Cela dit, la respiration n’exclut pas des ajustements, notamment ceux qui sont relatifs aux compétences des départements. Ils vont dans le bon sens ; le renforcement de la capacité d’intervention des départements en faveur de l’agriculture et de la pêche et leur contribution au financement des opérations d’investissement permettront d’étoffer leur compétence de solidarité et de cohésion territoriale.

Sur les dispositions consacrées aux coopérations intercommunales, la plupart des éléments vont dans le sens d’une plus grande liberté et c’est heureux. En ce qui concerne l’échelon régional, je partage le constat des auteurs : c’est une aberration de maintenir une cloison étanche entre, d’un côté, les politiques d’apprentissage et de formation professionnelle, qui relèvent en grande partie des conseils régionaux et, de l’autre, la politique de l’emploi, qui demeure centralisée.

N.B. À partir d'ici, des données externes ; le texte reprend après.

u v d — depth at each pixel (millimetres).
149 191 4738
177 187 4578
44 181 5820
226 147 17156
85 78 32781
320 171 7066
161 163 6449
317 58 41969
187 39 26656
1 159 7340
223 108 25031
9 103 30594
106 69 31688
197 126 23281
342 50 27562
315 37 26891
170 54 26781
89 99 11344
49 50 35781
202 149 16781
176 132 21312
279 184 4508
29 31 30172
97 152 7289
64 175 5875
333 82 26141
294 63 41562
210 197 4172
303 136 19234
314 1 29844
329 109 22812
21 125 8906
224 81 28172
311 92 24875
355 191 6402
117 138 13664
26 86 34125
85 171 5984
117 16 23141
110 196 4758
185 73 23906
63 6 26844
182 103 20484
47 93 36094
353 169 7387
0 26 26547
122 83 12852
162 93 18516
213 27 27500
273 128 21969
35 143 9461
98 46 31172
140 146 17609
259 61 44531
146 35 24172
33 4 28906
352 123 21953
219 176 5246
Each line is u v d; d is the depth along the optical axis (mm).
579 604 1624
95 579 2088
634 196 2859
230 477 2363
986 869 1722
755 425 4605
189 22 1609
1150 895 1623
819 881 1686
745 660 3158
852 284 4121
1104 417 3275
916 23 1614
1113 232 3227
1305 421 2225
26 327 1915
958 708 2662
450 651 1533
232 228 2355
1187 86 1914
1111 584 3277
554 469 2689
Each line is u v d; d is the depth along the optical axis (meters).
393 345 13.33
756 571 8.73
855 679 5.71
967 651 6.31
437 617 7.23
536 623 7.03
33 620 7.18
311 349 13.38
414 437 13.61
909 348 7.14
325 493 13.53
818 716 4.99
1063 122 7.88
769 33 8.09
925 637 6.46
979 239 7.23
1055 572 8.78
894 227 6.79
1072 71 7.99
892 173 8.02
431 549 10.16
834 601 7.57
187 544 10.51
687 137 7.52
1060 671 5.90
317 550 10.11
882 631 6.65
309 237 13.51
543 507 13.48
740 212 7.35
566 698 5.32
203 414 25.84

Toutefois, je crois que les régions ont déjà des outils pour faire des choses utiles. Prenons l’exemple de ma région, les Hauts-de-France. Xavier Bertrand, son président, a mis en place des dispositifs extrêmement innovants, qui sont complémentaires de Pôle emploi et de l’action de l’État, en créant la plateforme Proch’emploi, qui a permis à 10 000 personnes de trouver un emploi, en mettant en place un « Pass Formation » et des aides aux transports, ou encore en signant un partenariat avec Linkedln pour développer des outils numériques. Et ce ne sont là que quelques exemples.

Alors, oui, on peut donner à la région un rôle de coordination des services et lui déléguer davantage de compétences, mais, vous le voyez, on peut faire beaucoup plus avec ce qui existe déjà.

Enfin, nous soutenons totalement les dispositions qui visent à améliorer la condition des élus et à rendre plus attractif l’exercice des mandats locaux. En la matière, il faut marcher sur deux jambes : à la fois simplification des sujétions et des formalités, et hausse des gratifications. Nous espérons que le Gouvernement entendra ces deux nécessités pour rendre au mandat d’élu local ses lettres de noblesse.

Cette proposition de loi est donc équilibrée et mesurée. On constate qu’elle recoupe plusieurs initiatives en cours. J’espère que nous parviendrons à fédérer toutes les énergies pour améliorer la cohésion de nos territoires et l’exercice de notre démocratie. J’appelle le Gouvernement, madame la ministre, à prendre en compte les propositions du Sénat, qui est ici dans son rôle le plus légitime et le plus sacré, celui de la défense des territoires et des collectivités.